**WHAT TO PRODUCE**. Find the line containing "fx_px: 1223" in the listing below. Repeat it exactly, along with each following line up to and including the one containing "focal_mm: 2.2".

====

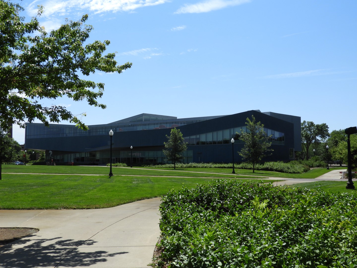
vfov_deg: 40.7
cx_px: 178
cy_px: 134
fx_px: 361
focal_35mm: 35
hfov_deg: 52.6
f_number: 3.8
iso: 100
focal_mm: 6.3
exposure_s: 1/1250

====

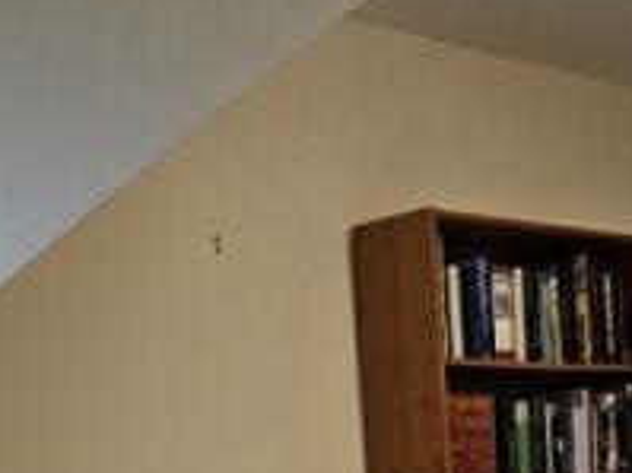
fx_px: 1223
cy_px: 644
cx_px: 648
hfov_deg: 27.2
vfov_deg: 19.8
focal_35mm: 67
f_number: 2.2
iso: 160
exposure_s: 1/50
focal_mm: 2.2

====

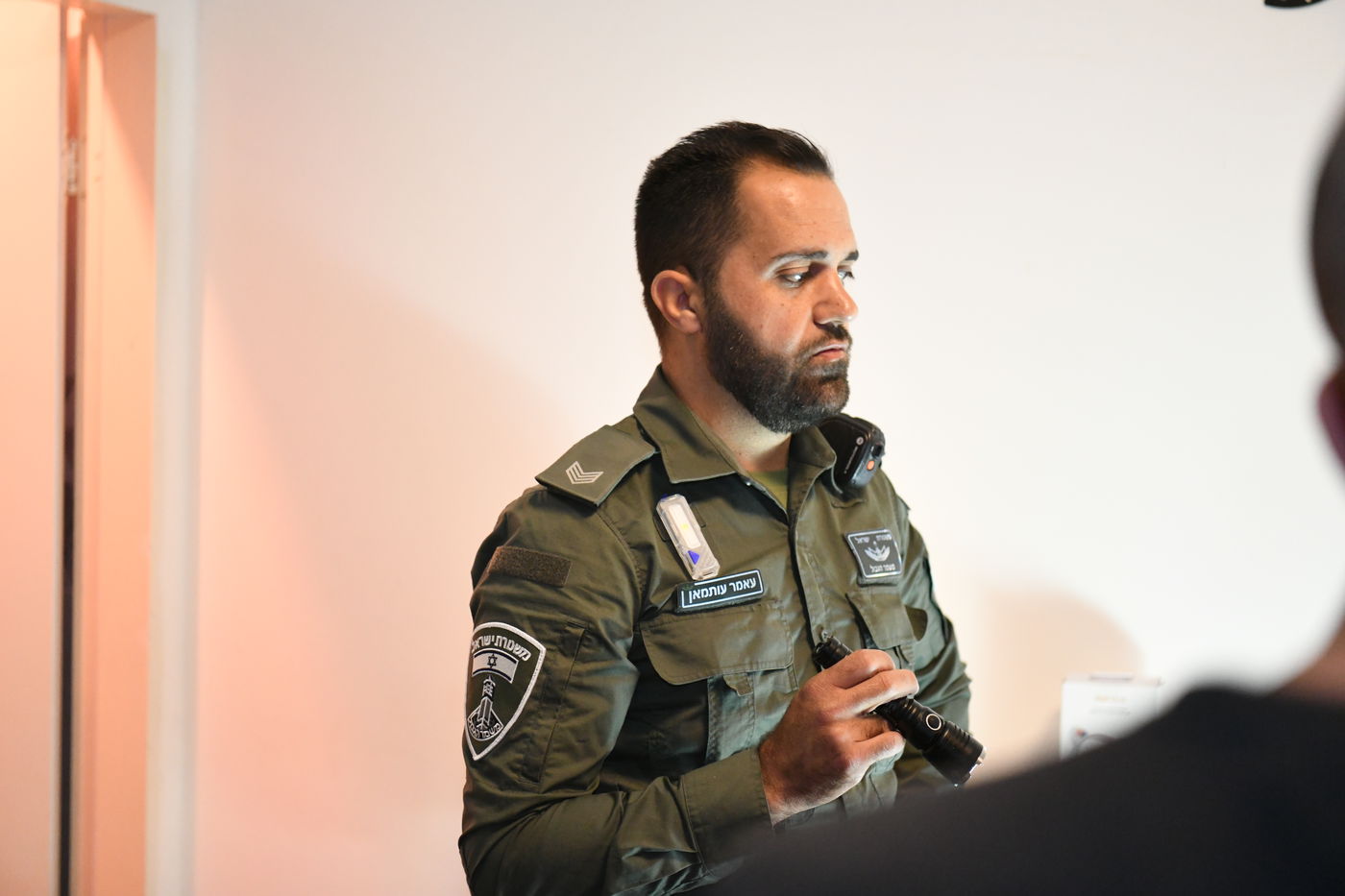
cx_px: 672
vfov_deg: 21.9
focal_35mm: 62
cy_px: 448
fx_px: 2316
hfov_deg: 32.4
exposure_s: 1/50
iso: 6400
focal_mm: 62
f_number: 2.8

====

**RESPONSE**.
fx_px: 1223
cy_px: 644
cx_px: 648
hfov_deg: 27.2
vfov_deg: 19.8
focal_35mm: 67
f_number: 2.2
iso: 160
exposure_s: 1/50
focal_mm: 2.2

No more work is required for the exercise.